At first, I moved the incomplete model railroad out to the garage. Eventually I was able to bring it back inside, once Reece, and his brother moved out. But, it then sat for several years, moving from Reece’s former bedroom, to the tv room/den/library, to the small sun porch, and even to the living room (where I thought if it’s in plain sight, there would be no way I could avoid working on it). However, this was almost at the same time the little girl came roaring into my life. Who had time to futz with model railroading when you had this very special two year old, three yr old, four yr old, always wanting AND getting your constant attention??

But, just like the perfect storm, in 2012, with me finally cracking down to get my masters, I finally had a second perfect storm, starting in 2017, whereupon I gave up on trying to finish the model railroad “layout”; with all of its trackwork (with its associated wiring), and its scenery/ landscaping to do; we would just cut to the chase, and try our hand at building the model railroading buildings themselves (besides, this was what was the interesting aspect of the hobby for me), and thereby skipping the “layout” part; we’ll just put the finished models/buildings on a shelf somewhere. [the problem is, once you’ve built 20, then 30, then 40 of them, you begin to realize you’re going to start running out of space pretty soon.]

Big sigh.

I started talking about hobbies, and, about my parents having hobbies, or not having hobbies. For the longest time, during various period of my life, I would say to myself, how come you don’t have any hobbies?; I mean, reading isn’t a hobby is it? It’s more an activity, right?? Watching tv isn’t a hobby, it’s really a time-wasting activity [but I only watch it to stimulate my brain – lol, haha, pull the other one, brian]; Boating wasn’t really a hobby, is it? It’s just an activity.

I guess I need to look up the exact definition of hobby.

But, I’ll tell you what: while I consider a small portion of my life has been “wasted” (where I didn’t feel I was accomplishing anything, other than stuff at work), or where there was no “enjoyment”, or “fun” on my life; ====>>>> the period when I had my boat, I enjoyed my life; ====>>>> the period when I was finishing my basement in my home I shared with Rose, I was enjoying life; ====>>>> the period when Lailah was in my life such that she came over to babysit me once or twice a week for close to a year, my life was certainly not wasted, and I truly felt excited about living, and every day, looking forward to the next day, and the next one – I had the very best life ever in this world;

and lastly, these last few years where I’ve been using my creative abilities to create these models, with its resulting feelings of accomplishment, and, the feeling of a job well done, and, the stimulatation of being creative, causes one to ponder, after all this time, why did you wait so long to figure out how to make yourself happy??

—— yeah, I’ve either run out of steam here, or have lost my train of thought.
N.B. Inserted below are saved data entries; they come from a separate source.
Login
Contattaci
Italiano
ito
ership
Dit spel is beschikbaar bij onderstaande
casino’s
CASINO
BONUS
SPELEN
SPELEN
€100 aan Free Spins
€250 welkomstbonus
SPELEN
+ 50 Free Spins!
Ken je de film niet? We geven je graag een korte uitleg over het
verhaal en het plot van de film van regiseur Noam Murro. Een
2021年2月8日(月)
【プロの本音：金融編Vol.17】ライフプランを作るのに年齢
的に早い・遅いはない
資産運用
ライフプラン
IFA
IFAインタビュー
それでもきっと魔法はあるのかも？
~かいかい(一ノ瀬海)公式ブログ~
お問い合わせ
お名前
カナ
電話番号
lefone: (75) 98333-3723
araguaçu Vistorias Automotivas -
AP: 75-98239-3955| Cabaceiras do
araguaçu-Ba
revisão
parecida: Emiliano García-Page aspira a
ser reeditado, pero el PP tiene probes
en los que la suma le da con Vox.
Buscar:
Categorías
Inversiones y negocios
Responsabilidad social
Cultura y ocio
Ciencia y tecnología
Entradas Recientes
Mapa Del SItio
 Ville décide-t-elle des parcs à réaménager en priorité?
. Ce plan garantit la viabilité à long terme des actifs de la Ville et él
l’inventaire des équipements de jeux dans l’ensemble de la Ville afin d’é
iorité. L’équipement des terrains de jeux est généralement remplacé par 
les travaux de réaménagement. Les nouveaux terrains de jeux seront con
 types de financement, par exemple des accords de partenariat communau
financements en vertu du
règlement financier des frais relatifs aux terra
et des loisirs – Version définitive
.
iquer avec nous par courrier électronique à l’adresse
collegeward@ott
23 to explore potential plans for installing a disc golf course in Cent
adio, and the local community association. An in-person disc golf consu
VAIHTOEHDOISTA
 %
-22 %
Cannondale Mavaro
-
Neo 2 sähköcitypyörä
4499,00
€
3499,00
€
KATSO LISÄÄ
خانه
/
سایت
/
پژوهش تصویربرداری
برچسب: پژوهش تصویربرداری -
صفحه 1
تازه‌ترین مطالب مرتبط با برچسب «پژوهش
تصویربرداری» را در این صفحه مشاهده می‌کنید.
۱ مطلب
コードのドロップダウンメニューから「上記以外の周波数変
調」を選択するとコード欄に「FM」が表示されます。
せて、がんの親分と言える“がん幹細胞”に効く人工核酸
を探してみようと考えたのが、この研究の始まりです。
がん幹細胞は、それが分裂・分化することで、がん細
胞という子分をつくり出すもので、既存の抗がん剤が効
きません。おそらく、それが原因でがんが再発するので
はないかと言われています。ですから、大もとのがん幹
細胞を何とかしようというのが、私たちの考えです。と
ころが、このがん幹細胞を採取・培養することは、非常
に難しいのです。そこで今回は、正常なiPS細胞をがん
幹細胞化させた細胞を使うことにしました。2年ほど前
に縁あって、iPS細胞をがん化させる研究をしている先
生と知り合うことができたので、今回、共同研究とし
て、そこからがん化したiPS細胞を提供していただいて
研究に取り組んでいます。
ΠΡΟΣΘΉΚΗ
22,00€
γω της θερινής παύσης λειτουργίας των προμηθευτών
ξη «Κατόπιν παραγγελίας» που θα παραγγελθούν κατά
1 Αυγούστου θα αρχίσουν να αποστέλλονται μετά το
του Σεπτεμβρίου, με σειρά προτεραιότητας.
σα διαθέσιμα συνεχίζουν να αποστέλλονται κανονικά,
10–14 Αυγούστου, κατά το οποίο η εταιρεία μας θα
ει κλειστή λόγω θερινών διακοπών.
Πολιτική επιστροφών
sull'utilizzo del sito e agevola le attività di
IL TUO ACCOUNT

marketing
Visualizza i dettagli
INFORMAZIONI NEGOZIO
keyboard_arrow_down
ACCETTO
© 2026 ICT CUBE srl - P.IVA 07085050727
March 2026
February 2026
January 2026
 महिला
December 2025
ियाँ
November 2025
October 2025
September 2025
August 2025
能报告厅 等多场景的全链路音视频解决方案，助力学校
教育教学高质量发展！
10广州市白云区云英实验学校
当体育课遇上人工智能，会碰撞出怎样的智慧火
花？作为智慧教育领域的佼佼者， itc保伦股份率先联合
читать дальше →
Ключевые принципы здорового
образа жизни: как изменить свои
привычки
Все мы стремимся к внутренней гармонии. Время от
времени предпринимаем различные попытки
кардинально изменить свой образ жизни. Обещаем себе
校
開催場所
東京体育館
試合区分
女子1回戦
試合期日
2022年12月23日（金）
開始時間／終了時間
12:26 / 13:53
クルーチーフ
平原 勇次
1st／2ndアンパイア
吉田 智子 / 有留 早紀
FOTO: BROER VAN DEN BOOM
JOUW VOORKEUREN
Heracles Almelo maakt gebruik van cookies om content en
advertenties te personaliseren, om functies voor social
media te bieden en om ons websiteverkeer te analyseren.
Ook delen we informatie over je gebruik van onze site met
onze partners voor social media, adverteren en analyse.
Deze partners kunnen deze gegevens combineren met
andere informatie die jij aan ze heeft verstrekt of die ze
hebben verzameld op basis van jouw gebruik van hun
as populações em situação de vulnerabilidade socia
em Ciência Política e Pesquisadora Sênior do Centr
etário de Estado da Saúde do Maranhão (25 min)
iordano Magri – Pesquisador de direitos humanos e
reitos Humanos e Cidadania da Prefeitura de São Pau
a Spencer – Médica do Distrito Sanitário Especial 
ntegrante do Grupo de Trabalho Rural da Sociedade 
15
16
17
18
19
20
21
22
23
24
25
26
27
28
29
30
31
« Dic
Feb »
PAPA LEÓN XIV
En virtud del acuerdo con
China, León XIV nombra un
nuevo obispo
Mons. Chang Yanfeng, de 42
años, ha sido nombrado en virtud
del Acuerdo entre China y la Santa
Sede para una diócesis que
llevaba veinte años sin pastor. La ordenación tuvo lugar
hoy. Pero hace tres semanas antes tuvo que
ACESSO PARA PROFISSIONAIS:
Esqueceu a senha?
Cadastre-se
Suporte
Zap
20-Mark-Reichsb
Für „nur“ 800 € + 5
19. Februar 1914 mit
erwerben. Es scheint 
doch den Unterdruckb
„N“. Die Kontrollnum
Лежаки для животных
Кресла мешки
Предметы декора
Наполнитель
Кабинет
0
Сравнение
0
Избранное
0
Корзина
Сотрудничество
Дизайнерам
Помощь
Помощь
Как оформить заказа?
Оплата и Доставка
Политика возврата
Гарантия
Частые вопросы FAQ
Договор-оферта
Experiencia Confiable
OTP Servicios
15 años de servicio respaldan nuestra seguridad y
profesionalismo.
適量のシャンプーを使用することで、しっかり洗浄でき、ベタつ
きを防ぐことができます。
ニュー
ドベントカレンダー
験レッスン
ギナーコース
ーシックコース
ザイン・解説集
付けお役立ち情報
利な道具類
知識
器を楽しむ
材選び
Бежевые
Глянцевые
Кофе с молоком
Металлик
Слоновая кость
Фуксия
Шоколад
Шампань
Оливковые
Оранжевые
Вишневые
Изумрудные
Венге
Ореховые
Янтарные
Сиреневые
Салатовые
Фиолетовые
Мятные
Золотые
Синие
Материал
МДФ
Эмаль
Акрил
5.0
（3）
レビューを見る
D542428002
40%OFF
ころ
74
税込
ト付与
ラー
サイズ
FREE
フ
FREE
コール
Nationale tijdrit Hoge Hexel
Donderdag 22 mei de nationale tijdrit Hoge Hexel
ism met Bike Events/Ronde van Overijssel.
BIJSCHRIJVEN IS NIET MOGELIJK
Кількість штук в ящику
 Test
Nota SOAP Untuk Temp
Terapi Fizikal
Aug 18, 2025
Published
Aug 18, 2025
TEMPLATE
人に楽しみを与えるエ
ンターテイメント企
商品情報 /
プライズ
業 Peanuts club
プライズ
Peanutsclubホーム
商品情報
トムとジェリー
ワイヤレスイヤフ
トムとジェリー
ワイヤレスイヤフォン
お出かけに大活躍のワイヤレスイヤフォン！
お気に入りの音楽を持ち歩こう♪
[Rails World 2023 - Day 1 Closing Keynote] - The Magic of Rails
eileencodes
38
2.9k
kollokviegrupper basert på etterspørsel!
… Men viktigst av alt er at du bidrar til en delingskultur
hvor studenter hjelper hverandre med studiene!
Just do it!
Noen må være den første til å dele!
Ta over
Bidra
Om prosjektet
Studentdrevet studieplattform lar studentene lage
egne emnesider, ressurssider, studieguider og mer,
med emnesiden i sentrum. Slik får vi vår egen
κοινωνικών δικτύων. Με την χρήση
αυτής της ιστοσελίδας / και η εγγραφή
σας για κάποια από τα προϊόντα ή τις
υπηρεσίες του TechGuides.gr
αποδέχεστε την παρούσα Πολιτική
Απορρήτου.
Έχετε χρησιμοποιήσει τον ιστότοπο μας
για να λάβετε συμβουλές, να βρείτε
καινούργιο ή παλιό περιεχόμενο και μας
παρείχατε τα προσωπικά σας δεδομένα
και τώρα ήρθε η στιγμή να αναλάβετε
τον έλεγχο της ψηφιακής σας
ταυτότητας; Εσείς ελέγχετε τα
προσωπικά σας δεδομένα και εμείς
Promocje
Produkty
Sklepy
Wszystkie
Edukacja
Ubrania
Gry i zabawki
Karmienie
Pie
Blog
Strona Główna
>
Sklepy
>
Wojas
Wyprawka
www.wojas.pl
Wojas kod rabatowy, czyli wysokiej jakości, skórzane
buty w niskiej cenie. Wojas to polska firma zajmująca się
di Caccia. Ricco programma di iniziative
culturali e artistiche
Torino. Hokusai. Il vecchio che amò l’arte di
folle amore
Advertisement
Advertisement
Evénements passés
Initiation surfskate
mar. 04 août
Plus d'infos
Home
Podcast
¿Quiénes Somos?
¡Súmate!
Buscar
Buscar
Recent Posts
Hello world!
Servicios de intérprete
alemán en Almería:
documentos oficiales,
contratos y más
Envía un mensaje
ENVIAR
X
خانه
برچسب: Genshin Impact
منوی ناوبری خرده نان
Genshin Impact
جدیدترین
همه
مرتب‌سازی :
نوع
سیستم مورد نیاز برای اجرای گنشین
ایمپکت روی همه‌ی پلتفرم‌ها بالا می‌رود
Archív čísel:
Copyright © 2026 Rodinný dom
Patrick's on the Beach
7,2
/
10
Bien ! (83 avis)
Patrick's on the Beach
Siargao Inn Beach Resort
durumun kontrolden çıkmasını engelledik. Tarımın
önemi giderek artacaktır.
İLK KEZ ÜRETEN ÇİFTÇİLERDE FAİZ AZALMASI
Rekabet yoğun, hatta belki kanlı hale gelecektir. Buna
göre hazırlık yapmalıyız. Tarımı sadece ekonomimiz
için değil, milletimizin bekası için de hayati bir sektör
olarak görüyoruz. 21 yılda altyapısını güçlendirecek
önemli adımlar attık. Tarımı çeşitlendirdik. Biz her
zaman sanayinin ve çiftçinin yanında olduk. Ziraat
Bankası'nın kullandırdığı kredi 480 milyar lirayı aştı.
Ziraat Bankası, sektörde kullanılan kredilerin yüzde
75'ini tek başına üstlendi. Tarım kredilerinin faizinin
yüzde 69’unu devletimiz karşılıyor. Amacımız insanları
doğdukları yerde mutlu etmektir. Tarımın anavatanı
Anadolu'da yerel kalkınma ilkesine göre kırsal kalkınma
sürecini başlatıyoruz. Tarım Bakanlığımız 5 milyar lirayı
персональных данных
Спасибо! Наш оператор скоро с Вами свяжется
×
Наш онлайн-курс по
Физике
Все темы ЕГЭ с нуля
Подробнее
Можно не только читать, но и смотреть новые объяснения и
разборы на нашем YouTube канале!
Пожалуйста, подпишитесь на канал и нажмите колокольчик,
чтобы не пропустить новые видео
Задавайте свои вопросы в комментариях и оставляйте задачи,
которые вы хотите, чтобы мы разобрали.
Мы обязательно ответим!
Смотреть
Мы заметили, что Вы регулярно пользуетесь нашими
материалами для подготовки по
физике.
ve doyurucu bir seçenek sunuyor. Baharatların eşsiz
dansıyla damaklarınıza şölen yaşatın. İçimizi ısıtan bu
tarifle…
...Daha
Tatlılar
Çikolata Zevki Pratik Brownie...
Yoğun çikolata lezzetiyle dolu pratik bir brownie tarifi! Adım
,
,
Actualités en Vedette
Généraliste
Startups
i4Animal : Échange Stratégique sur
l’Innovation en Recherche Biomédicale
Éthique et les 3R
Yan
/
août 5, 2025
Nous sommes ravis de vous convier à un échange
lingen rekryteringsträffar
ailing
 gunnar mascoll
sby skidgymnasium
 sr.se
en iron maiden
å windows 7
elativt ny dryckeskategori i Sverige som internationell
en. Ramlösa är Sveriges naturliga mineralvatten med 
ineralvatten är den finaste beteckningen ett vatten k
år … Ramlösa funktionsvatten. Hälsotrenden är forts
Crap, what crappy ending, brian. Sorry. Wish I had a better ending, but I don’t. Besides, I’ve spent at least one (or probably closer to two hours) writing my thoughts down in this post.

I guess a part of me thinks I’ve wasted a portion of my life, but, as I was typing this up, I realize, and continue to realize, how full my life has been.

Did I skip and miss raising a child of my own? Yes, but, I then had the amazing and fantastic opportunity to become, and be Lailah’s GranPaBrian, which makes up for that.

Did my work life and career not become what I always wanted it to be? Sure, but, there were so many times I really enjoyed what I was doing (and, yes, there were other times when I was so very bored).

Same for the personal (love/relationship) life. While my quest to share a life with someone has had its share of issues, I would never trade my two long term relationships for anything else. Both relationships had areas which could have been better, but both gave me lots of happiness while I was in them.

—— there, a much better ending than before.